Dataset entries
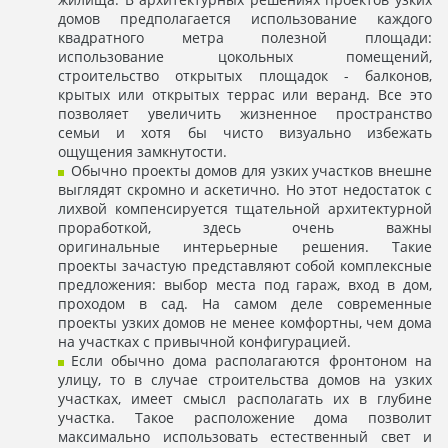
домов предполагается использование каждого
квадратного метра полезной площади:
использование цокольных помещений,
строительство открытых площадок - балконов,
крытых или открытых террас или веранд. Все это
позволяет увеличить жизненное пространство
семьи и хотя бы чисто визуально избежать
ощущения замкнутости.
Обычно проекты домов для узких участков внешне
выглядят скромно и аскетично. Но этот недостаток с
лихвой компенсируется тщательной архитектурной
проработкой, здесь очень важны
оригинальные интерьерные решения. Такие
проекты зачастую представляют собой комплексные
предложения: выбор места под гараж, вход в дом,
проходом в сад. На самом деле современные
проекты узких домов не менее комфортны, чем дома
на участках с привычной конфигурацией.
Если обычно дома располагаются фронтоном на
улицу, то в случае строительства домов на узких
участках, имеет смысл располагать их в глубине
участка. Такое расположение дома позволит
максимально использовать естественный свет и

TASK>
Copy the text of every record above line for line, without changing anything, and leave the pictures out.

TASK SOLUTION>
домов предполагается использование каждого
квадратного метра полезной площади:
использование цокольных помещений,
строительство открытых площадок - балконов,
крытых или открытых террас или веранд. Все это
позволяет увеличить жизненное пространство
семьи и хотя бы чисто визуально избежать
ощущения замкнутости.
Обычно проекты домов для узких участков внешне
выглядят скромно и аскетично. Но этот недостаток с
лихвой компенсируется тщательной архитектурной
проработкой, здесь очень важны
оригинальные интерьерные решения. Такие
проекты зачастую представляют собой комплексные
предложения: выбор места под гараж, вход в дом,
проходом в сад. На самом деле современные
проекты узких домов не менее комфортны, чем дома
на участках с привычной конфигурацией.
Если обычно дома располагаются фронтоном на
улицу, то в случае строительства домов на узких
участках, имеет смысл располагать их в глубине
участка. Такое расположение дома позволит
максимально использовать естественный свет и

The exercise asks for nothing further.